Zwar ist grundsätzlich auch dann der Berechtigte seiner Person nach unbekannt, wenn ungewiss ist, ob das eingetragene Recht dem Prätendenten gemäß dessen nicht bewiesener Behauptung oder nicht doch in Wahrheit einer anderen Person zusteht (BGH NJW 2014, 693/694 mit Hinweis auf Mugdan Materialien zum BGB Bd. 3 S. 1007). Stehen dem Grundstückseigentümer jedoch – wie hier – naheliegende und mit zumutbarem Aufwand zu erschließende, aber ungenutzte Erkenntnisquellen hinsichtlich des Verbleibs des Briefs offen, so ist die Person des Gläubigers nicht schon deshalb schlechthin unbekannt, weil die als Gläubigerin auftretende Person ihr Recht nicht nachweist.

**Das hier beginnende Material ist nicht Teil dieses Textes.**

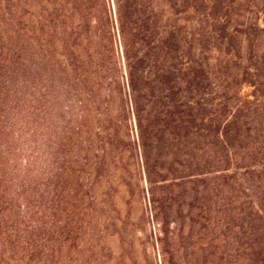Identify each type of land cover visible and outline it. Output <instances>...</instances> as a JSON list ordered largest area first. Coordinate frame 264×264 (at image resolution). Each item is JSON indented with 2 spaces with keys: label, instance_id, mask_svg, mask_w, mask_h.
Instances as JSON below:
<instances>
[{
  "label": "rangeland",
  "instance_id": "rangeland-1",
  "mask_svg": "<svg viewBox=\"0 0 264 264\" xmlns=\"http://www.w3.org/2000/svg\"><path fill=\"white\" fill-rule=\"evenodd\" d=\"M182 2L188 18L179 25L189 31L215 28L223 13L238 24L234 35L226 34L232 55L213 38L205 51L231 105L233 96L249 104L248 136L234 138L228 153L245 164L248 151L264 140V0ZM111 9V0H0V264H164L173 220L180 218L185 235L191 228L188 247L197 249L193 236L203 226L216 223V232L229 225L237 241L220 250L222 264H259L264 149L249 162L252 171L235 175L238 199L227 205L211 194L208 221L194 214L199 199L186 196L169 207V181L159 180V169L171 153L162 149L156 157L147 142L143 163ZM243 116L236 117L237 126ZM202 146L205 158L219 145L206 134ZM229 157L230 170L242 172ZM223 209L226 220L223 211L215 213ZM252 234L259 246L248 245Z\"/></svg>",
  "mask_w": 264,
  "mask_h": 264
},
{
  "label": "trees",
  "instance_id": "trees-1",
  "mask_svg": "<svg viewBox=\"0 0 264 264\" xmlns=\"http://www.w3.org/2000/svg\"><path fill=\"white\" fill-rule=\"evenodd\" d=\"M159 2L111 0L112 21L120 45L128 106L145 166L148 160L144 154L147 142L153 143L156 157H159L162 149L166 150V155L171 153L167 167L159 169L164 172L159 180L164 182L168 179L170 185L166 190L170 199L168 206H176L174 200L186 196L199 199V207L194 214L208 221L210 205L215 202L211 194L227 205L238 199L235 175L252 171L249 162L254 160L255 154L260 155L264 140L260 139L248 151L250 160H245V164L239 163L235 157H229L228 153L232 155V140L241 141L248 136L252 123V117L248 114L249 104L233 96L234 103L231 105V99L224 93L225 86L215 83L218 77L207 66V56L210 55L205 50L212 49V38L227 45L224 54L232 55L229 51L232 47L230 37L226 34L234 35L238 31V24L228 22L227 13H223L218 17L219 23L215 28L212 25L206 28L199 25L197 30L189 31L184 24L179 25L180 22H187L188 18V7L186 9L182 0L164 9L158 5ZM225 30L228 32L224 33ZM192 36H195L194 41ZM244 36H248L247 31H244ZM195 49L198 52L196 54L193 52ZM235 57L238 56L235 54ZM209 75H212L213 85L217 87L214 91L211 90ZM252 95L254 97V93ZM229 106H232L231 110ZM240 112L245 114L239 125L242 129L236 125V117ZM100 131H105L104 127ZM206 134L214 137L219 145L218 151L213 148L205 156L208 161L203 158L208 149L202 146V138ZM165 139L168 142L164 143ZM219 147L223 149L222 153ZM228 157L233 160V169L242 166V172L230 170L231 161L228 162ZM209 161L212 165H209ZM165 175L167 177H163ZM257 196L259 209L262 197ZM222 211L226 220L224 209L215 213ZM249 215L245 211L244 217ZM174 222L176 226L171 236V246L165 247L163 251L164 264H186L189 260L195 264H222L220 250L229 245L231 240L237 241L236 237H231V226L215 232L211 228L216 230L217 225L213 223L210 228L203 226L196 230L193 238H196L197 249H194L186 243V239L191 237V228L189 234L185 235L183 219ZM257 236L252 234L248 245L256 244ZM254 259L251 257V260ZM256 259L259 264H264L263 257Z\"/></svg>",
  "mask_w": 264,
  "mask_h": 264
}]
</instances>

Ein derart verkürzter (und missbrauchsanfälliger) Ansatz ist der Rechtsprechung nicht zu entnehmen. Stehen ungenutzte Erkenntnisquellen über den Verbleib des Briefs zur Verfügung, ist der Gläubiger nicht schlechthin unbekannt (BGH NJW-RR 2004, 664/665; 2009, 660/661; 2014, 1360/1361; NJW 2014, 693/694). Dass ein Prätendent seine Rechtsstellung nicht nachweist, ändert daran nichts.

d) Mit dem Inhalt des Anwaltschreibens vom 26.1.2017 (Anlage GKZ 8) ist auch ein Abhandenkommen des Grundpfandbriefs nicht glaubhaft gemacht. Denn indem für die GmbH lediglich vorgetragen wird, „die Grundschuldbriefe“ lägen im Original nicht mehr vor, ist mangels Schilderung der Ursache ein Abhandenkommen des Briefs nicht dargetan. Für die Entscheidung kommt es deshalb nicht mehr darauf an, ob mit Blick auf die Bestimmung in § 1162 BGB der Gläubiger eines Briefgrundpfandrechts schon allein deshalb als unbekannt im Sinne von § 1170 BGB angesehen werden könnte, weil der Grundschuldbrief abhanden gekommen ist (a. A. OLG Düsseldorf FGPrax 2013, 134/135).

III.

Eine Kostenentscheidung ist nicht veranlasst, weil der Beteiligte bereits nach dem Gesetz, § 22 Abs. 1 GNotKG, die gerichtlichen Kosten schuldet.

Der Geschäftswert des Beschwerdeverfahrens entspricht dem Nennbetrag der Grundschuld (§ 61 Abs. 1, § 53 Abs. 1, § 36 Abs. 1 GNotKG; Senat vom 20.10.2016, 34 Wx 360/16 = FGPrax 2017, 47).

Die Voraussetzungen für die Zulassung der Rechtsbeschwerde (§ 70 Abs. 2 FamFG) liegen nicht vor, weil die maßgeblichen Rechtsgrundsätze höchstrichterlich geklärt sind.